§ **Stored data entries**
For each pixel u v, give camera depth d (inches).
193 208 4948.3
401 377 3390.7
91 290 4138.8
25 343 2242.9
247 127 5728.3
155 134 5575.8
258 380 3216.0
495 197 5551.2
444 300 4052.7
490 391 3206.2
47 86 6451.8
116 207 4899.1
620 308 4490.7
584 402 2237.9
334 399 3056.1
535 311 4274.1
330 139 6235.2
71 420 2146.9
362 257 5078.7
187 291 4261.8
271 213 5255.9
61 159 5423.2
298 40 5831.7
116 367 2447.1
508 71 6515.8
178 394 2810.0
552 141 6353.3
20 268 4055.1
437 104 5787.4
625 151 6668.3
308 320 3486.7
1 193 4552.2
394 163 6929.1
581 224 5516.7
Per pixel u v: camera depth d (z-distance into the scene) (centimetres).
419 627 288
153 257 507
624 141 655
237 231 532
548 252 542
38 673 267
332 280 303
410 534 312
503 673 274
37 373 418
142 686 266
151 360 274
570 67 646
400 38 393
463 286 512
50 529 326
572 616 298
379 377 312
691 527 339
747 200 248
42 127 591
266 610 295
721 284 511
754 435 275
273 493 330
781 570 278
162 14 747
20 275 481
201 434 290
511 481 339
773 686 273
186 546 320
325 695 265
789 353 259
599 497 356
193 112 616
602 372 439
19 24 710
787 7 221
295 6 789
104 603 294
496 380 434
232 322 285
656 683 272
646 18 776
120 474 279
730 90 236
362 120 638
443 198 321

==

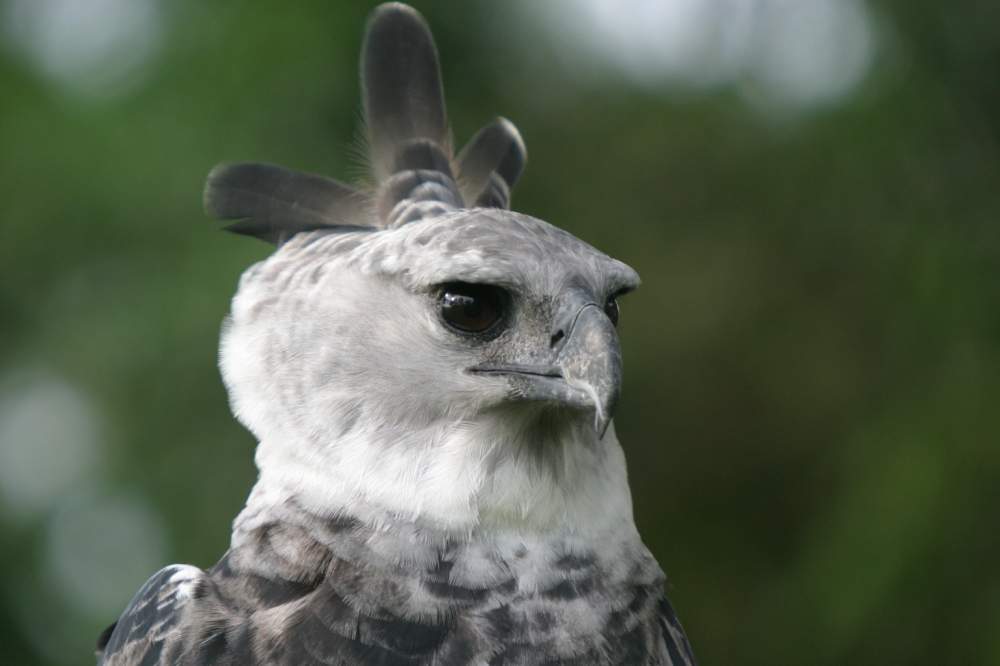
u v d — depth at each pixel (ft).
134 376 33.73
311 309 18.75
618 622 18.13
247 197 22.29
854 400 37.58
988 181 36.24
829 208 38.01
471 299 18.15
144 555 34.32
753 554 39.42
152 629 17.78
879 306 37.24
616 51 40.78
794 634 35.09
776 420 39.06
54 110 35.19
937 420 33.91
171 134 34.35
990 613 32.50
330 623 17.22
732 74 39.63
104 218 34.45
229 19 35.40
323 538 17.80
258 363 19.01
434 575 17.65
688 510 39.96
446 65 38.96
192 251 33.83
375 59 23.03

§ **WHAT YOU WILL DO**
Copy word for word the stretch of entries above from the line that has "142 686 266" through the line that has "443 198 321", both ends included, and nothing outside it.

§ **EXPECTED ANSWER**
142 686 266
151 360 274
570 67 646
400 38 393
463 286 512
50 529 326
572 616 298
379 377 312
691 527 339
747 200 248
42 127 591
266 610 295
721 284 511
754 435 275
273 493 330
781 570 278
162 14 747
20 275 481
201 434 290
511 481 339
773 686 273
186 546 320
325 695 265
789 353 259
599 497 356
193 112 616
602 372 439
19 24 710
787 7 221
295 6 789
104 603 294
496 380 434
232 322 285
656 683 272
646 18 776
120 474 279
730 90 236
362 120 638
443 198 321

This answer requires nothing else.